§ Stated problem 1
From the article on childcare safety in Victoria, reproduce the passage starting with "Much of the" and going on through "from leaked documents.".
§ Stated problem 2
Using the article on childcare safety in Victoria, answer these:
(a) In which town was the illegal childcare centre where Nanicha died?
(b) Who concluded in September that there were flaws in Victoria's working with children scheme?
(c) How many children may have been allegedly abused by Joshua Dale Brown?
§ Stated problem 3
Write the next part of the article on childcare safety in Victoria, picking up after its final sentence.

§ Text provided
When a baby girl called Nanicha died at an illegal childcare centre in Robinvale, in Victoria’s north-west, in January 2022, it didn’t make headlines. But we should have been paying attention.
In September of that year, the state’s ombudsman concluded that there were flaws in Victoria’s working with children scheme and that “for the safety of our children, more needs to be done”. Again, there were expressions of concern, but our focus soon moved elsewhere.
Much of the legislation connected to the government’s commitments to improve childcare safety is scheduled to reach parliament this month.Credit: Peter Braig
It is now just over three months since it emerged that as many as 1200 children may have been allegedly abused by childcare centre worker Joshua Dale Brown, and the harshest spotlight was thrown on a sector that is so pivotal to family and working life across this country. That spotlight has uncovered cases like baby Nanicha’s – who, the ABC reported, died after being put to bed in an unsafe environment – with journalists prising appalling facts from government departments under freedom of information requests or from leaked documents.

§ Supplied data

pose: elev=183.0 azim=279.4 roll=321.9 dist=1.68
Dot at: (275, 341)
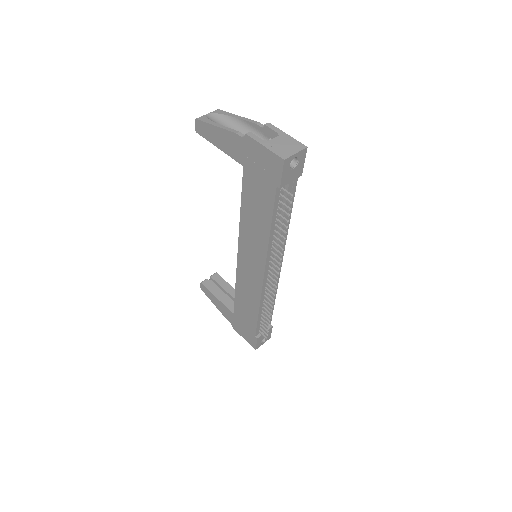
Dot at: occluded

§ Task result 1
Much of the legislation connected to the government’s commitments to improve childcare safety is scheduled to reach parliament this month.Credit: Peter Braig
It is now just over three months since it emerged that as many as 1200 children may have been allegedly abused by childcare centre worker Joshua Dale Brown, and the harshest spotlight was thrown on a sector that is so pivotal to family and working life across this country. That spotlight has uncovered cases like baby Nanicha’s – who, the ABC reported, died after being put to bed in an unsafe environment – with journalists prising appalling facts from government departments under freedom of information requests or from leaked documents.

§ Task result 2
(a) Robinvale
(b) The state's ombudsman
(c) As many as 1200

§ Task result 3
This week, our reporter Carla Jaeger revealed that childcare giant Affinity Education had withheld for weeks information about the safety of two children from detectives investigating the Brown case. That came hard on the heels of education reporter Nicole Precel’s article on a growing black market in the sector.
It should not be this way. As Phil Doorgachurn, director of safeguarding at the Australian Childhood Foundation, told us: “This is not like selling a product on Marketplace, we are talking about the wellbeing of children.”
That fact places two demands on us. The first is, as Victorian Greens leader Ellen Sandell has said, there must be an “independent regulator with teeth”. The second is that the results of that regulation must be transparent and available to families using childcare as well as the wider public.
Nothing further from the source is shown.